Excerpt:
= Beginning of Section =
Thanks Robert and Luke

This approach seems good to me. I am trying that , i have to include a
GroupBy to make Iterable<Rows> available to do ParDo function to do same.
Now GroupBy is a bottleneck, its working for last 2 hours and proceed only
40 GB data (still waiting for rest of 100's of GB of data).

Currently I used GroupByKey.Create()

What's recommended way to use what key to make it execute faster like same
key for all rows, vs different key for each row vs same row for a group of
keys.

Thanks
Aniruddh

On Thu, Apr 23, 2020 at 12:47 PM Luke Cwik <lc...@google.com> wrote:

> As Robert suggested, what prevents you from doing:
> ReadFromBQ -> ParDo(BatchInMemory) -> DLP
> where BatchInMemory stores elements in the @ProcessElement method in an in
> memory list and produce output every time the list is large enough with a
> final output in the @FinishBundle method?
>
> On Thu, Apr 23, 2020 at 9:42 AM Aniruddh Sharma <asharma...@gmail.com>
> wrote:
>
>> Hi Luke
>>
>> Sorry forgot to mention the functions. Dataflow adds following function
>> and ["PartitionKeys", new GroupByKeyAndSortValuesOnly] this is super slow,
>> How to choose keys to make it faster ?
>>
>>  .apply("ReifyWindows", ParDo.of(new ReifyWindowedValueFn<>()))
>>           .setCoder(
>>               KvCoder.of(
>>                   keyCoder,
>>                   KvCoder.of(InstantCoder.of(),
>> WindowedValue.getFullCoder(kvCoder, windowCoder))))
>>
>>           // Group by key and sort by timestamp, dropping windows as they
>> are reified
>>           .apply("PartitionKeys", new GroupByKeyAndSortValuesOnly<>())
>>
>>           // The GBKO sets the windowing strategy to the global default
>>           .setWindowingStrategyInternal(inputWindowingStrategy);
>>
>> THanks
>> ANiruddh
>>
>> On 2020/04/23 16:35:58, Aniruddh Sharma <asharma...@gmail.com> wrote:
>> > Thanks Luke for your response.
>> >
>> > My use case is following.
= End of Section =
Data shown:
= Beginning of Section =
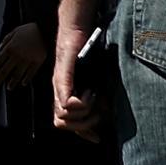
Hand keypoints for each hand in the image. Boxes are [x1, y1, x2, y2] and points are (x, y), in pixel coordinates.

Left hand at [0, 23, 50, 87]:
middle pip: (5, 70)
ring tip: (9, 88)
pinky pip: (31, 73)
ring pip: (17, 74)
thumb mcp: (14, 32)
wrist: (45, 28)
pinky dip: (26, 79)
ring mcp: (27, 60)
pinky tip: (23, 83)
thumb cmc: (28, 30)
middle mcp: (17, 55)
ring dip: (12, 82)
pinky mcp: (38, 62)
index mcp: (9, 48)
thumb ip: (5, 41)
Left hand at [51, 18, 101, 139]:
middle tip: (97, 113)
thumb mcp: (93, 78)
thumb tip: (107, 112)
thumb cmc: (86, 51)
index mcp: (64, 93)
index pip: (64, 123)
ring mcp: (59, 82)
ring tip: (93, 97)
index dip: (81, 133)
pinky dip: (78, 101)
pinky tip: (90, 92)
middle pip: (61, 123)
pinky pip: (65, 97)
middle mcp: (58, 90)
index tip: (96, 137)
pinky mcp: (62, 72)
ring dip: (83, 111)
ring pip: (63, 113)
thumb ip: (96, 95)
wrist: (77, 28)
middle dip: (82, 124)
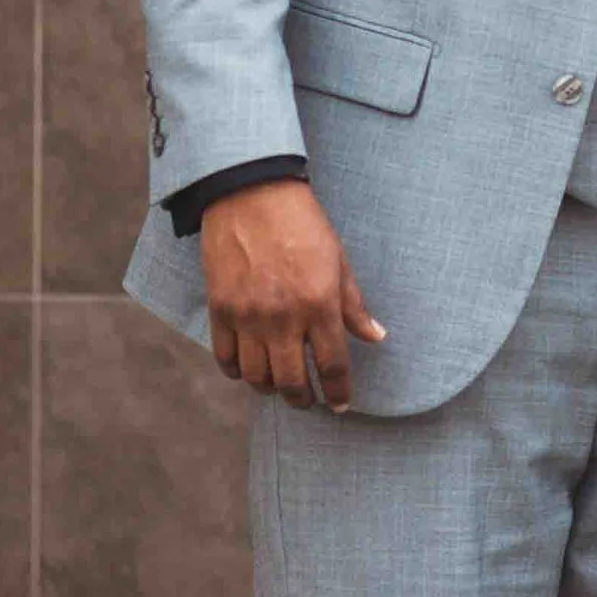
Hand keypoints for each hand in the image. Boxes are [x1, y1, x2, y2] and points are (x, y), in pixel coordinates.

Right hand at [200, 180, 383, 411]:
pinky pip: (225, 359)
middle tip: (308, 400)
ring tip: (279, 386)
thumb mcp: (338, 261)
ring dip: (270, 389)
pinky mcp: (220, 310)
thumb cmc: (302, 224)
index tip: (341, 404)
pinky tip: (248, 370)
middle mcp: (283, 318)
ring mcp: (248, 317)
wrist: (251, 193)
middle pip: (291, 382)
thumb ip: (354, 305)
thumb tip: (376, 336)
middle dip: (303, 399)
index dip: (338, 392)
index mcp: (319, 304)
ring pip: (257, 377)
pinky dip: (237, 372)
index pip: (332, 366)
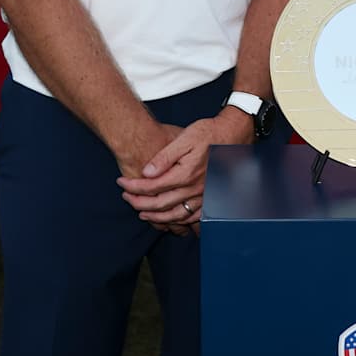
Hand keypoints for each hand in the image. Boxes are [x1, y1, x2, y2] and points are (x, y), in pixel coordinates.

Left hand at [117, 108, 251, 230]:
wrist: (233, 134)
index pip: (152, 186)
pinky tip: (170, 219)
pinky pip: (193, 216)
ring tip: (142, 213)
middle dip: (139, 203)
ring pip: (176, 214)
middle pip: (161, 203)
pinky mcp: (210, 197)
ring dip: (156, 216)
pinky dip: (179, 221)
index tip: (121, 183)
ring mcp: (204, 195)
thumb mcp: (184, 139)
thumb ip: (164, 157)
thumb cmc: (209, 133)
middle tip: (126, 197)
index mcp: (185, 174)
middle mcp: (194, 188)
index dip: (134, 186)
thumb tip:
= End of Section =
Assigned task:
Decide whether each statement below agrees with the mailing-list thread above. For each, answer yes or no and quote the deciding words of the thread. 1. Luke's suggested pipeline places ParDo(BatchInMemory) between reading from BQ and DLP. 2. The GroupBy step had finished processing all of the data within two hours. 3. Aniruddh is currently using GroupByKey.Create().

Problem solution:
1. Yes: "ReadFromBQ -> ParDo(BatchInMemory) -> DLP"
2. No: "its working for last 2 hours and proceed only 40 GB data (still waiting for rest of 100's of GB of data)."
3. Yes: "Currently I used GroupByKey.Create()"